Multiple Comparison Correction

Multiple comparison correction addresses a fundamental statistical problem: when you test many hypotheses, the probability of at least one false positive grows rapidly even if each individual test is conducted at a low significance level. With 20 independent tests at alpha = 0.05, the probability of at least one false positive is 1 - (0.95)^20 = 0.64, meaning you are more likely than not to find a spurious significant result. For growth teams, this problem is pervasive because experiments typically track dozens of metrics (primary, secondary, and guardrail), analyze multiple user segments, and may test several variants, creating hundreds of implicit hypothesis tests. Without correction, teams will regularly ship changes based on false positives found through what amounts to data mining.

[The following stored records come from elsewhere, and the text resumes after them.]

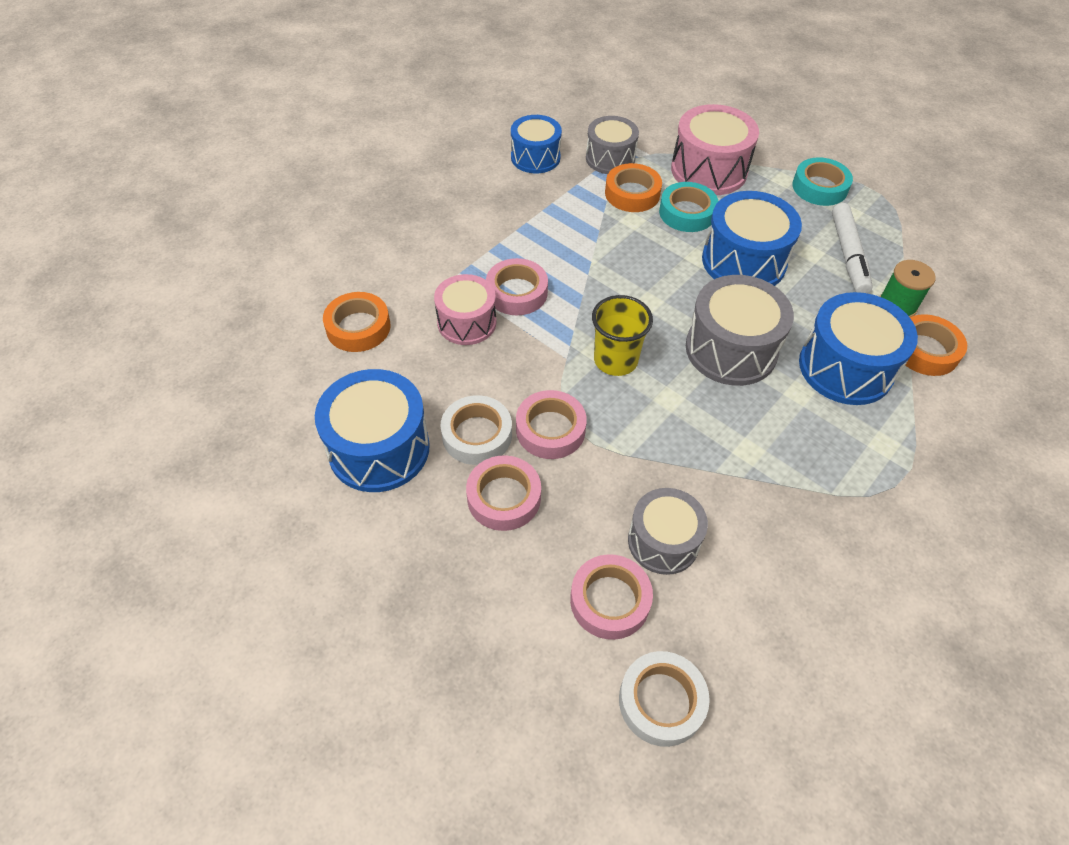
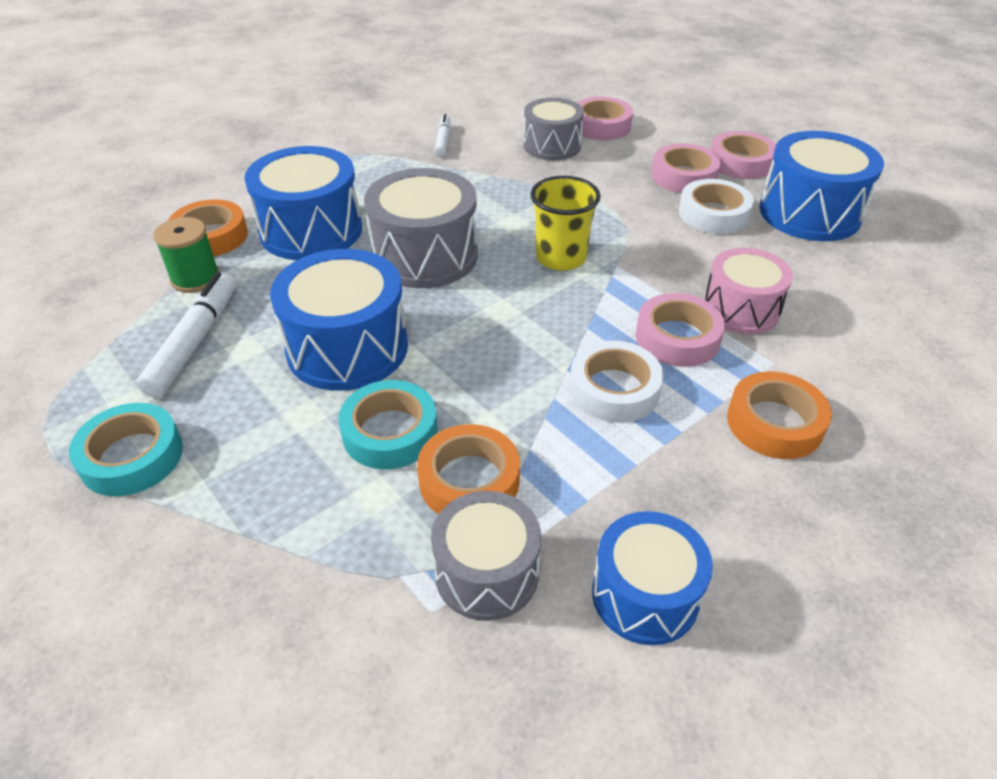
camera: 170 degrees left, 10 degrees down
orange tape [323,292,390,352] -> orange tape moved to [727,371,832,459]
pink tape [516,390,587,459] -> pink tape moved to [710,131,776,179]
white tape [619,651,710,747] -> white tape moved to [570,341,664,423]
pink drum [671,104,759,195] -> none
none -> white marker [435,114,450,157]

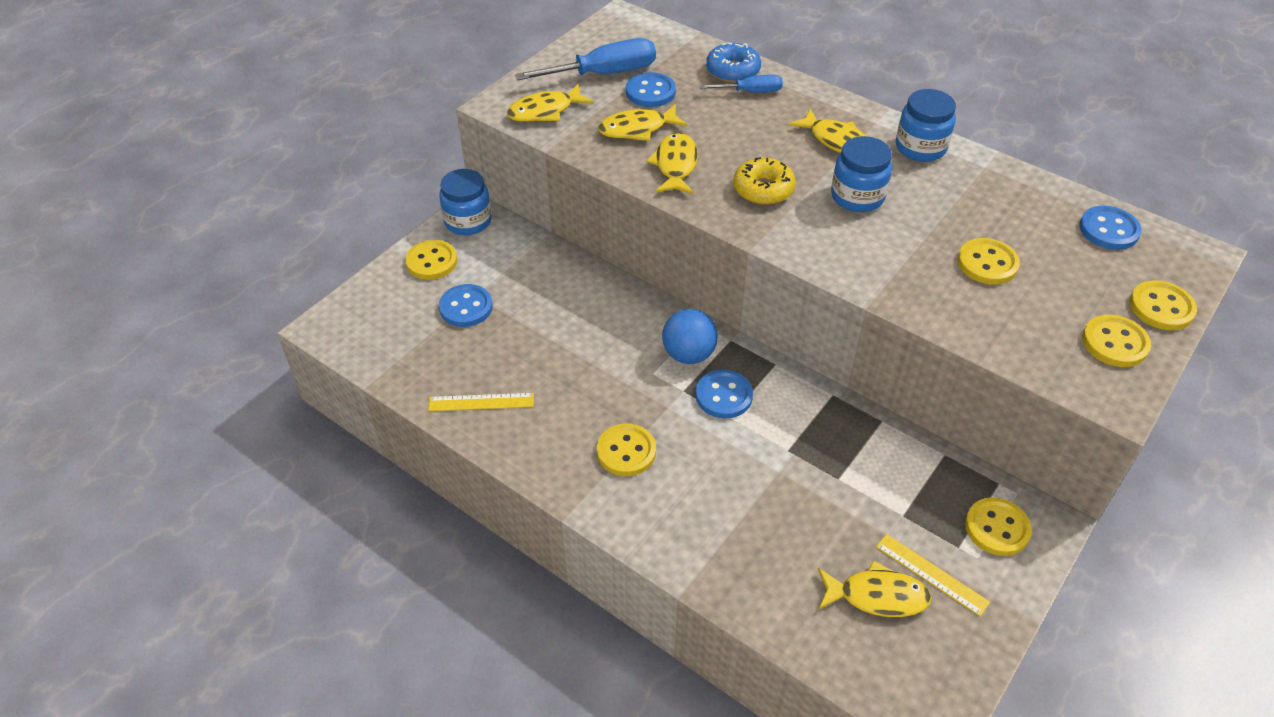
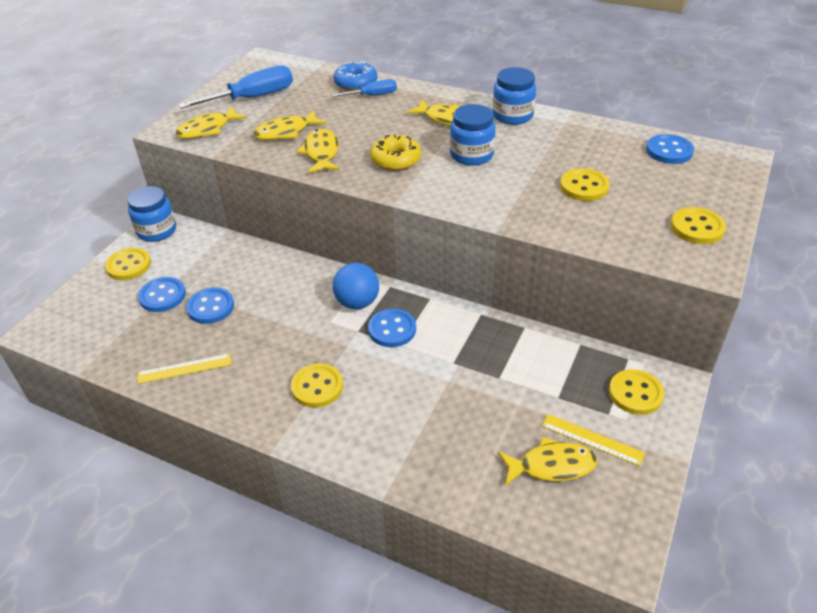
camera: 10 degrees left, 5 degrees down
blue button [626,72,676,107] -> blue button moved to [186,287,234,324]
yellow button [1130,280,1197,330] -> none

The most common correction methods fall into two categories: those controlling the familywise error rate (FWER) and those controlling the false discovery rate (FDR). The Bonferroni correction is the simplest FWER method: divide the significance threshold alpha by the number of tests m, so each test uses alpha/m. With 20 tests and alpha = 0.05, each test must achieve p < 0.0025 to be declared significant. While simple and valid, Bonferroni is conservative, especially when tests are correlated (as metrics often are). The Holm-Bonferroni method is a step-down procedure that is uniformly more powerful: order the p-values from smallest to largest, and compare each to alpha/(m-k+1) where k is its rank, stopping at the first non-rejection. For FDR control, the Benjamini-Hochberg procedure is standard: order the p-values, and find the largest k such that p(k) <= k*alpha/m, then reject all hypotheses with p-values at or below p(k). This controls the expected proportion of false discoveries among all discoveries, which is often more appropriate for exploratory analysis.

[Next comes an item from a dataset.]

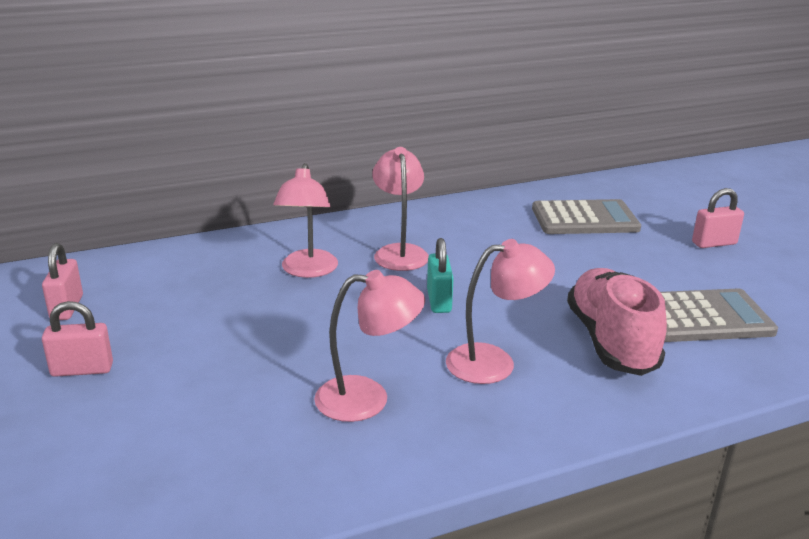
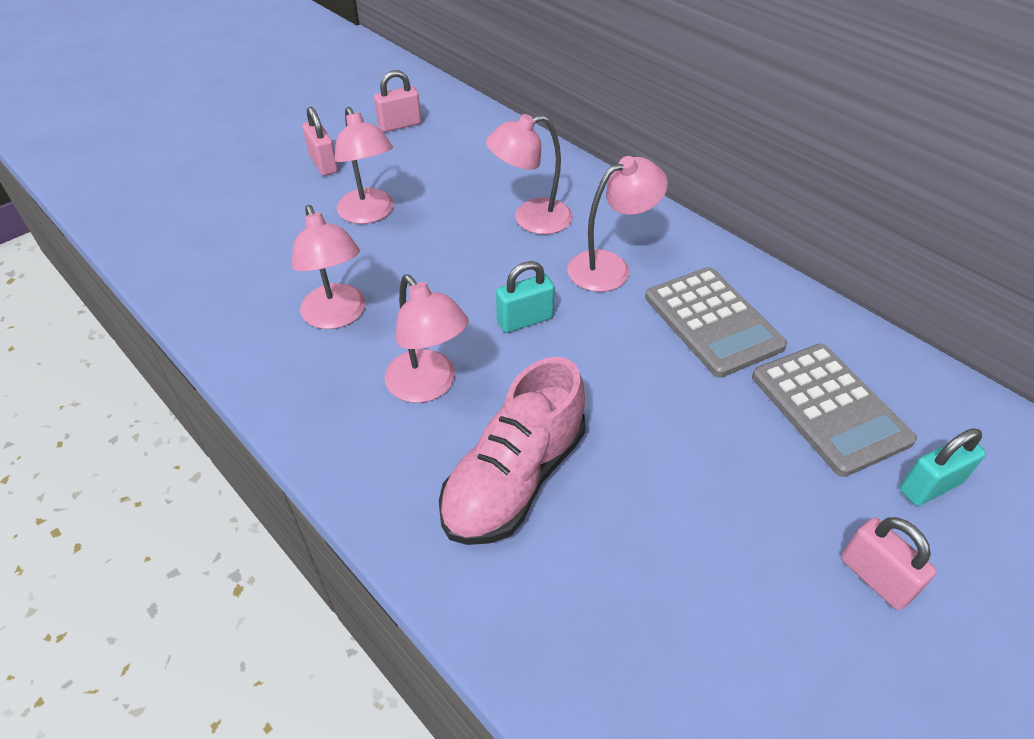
camera: 70 degrees right, 20 degrees up
pink shoe [567,268,667,376] -> pink shoe turned 150 degrees clockwise [439,357,586,545]
grey calculator [660,289,778,342] -> grey calculator moved to [645,267,787,378]
none -> pink lamp [335,107,394,224]
none -> turquoise padlock [900,428,986,506]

Teams should decide upfront which correction method to use based on the analysis context. For the primary metric of an experiment, no correction is needed since there is only one test. For secondary and exploratory metrics, FDR control via Benjamini-Hochberg is usually appropriate since the cost of a false discovery is lower and the conservatism of FWER methods would hide real effects. For guardrail metrics where the cost of missing a degradation is high, FWER methods like Holm-Bonferroni are appropriate. Many teams sidestep the problem by designating a single primary metric that determines the ship decision and treating all other metrics as informational, not requiring correction. Common pitfalls include forgetting to count subgroup analyses as additional tests, applying no correction while examining dozens of metrics, and being so conservative with correction that no experiment ever reaches significance.

Advanced approaches include graphical multiple comparison procedures that encode the logical relationships between hypotheses, allowing alpha to be recycled from rejected hypotheses to remaining ones in a structured way. For example, if the primary metric is significant, its alpha can be reallocated to secondary metrics, increasing their power. Online FDR control methods like LOND and LORD extend FDR control to the setting where hypotheses arrive sequentially over time, which is relevant for organizations analyzing a continuous stream of experiment results. Resampling-based methods like permutation testing and the bootstrap can provide exact or near-exact control without the conservatism of analytic corrections, especially when test statistics are correlated. Modern experimentation platforms like Statsig increasingly implement intelligent correction strategies automatically, applying different correction levels to primary, secondary, and exploratory metrics.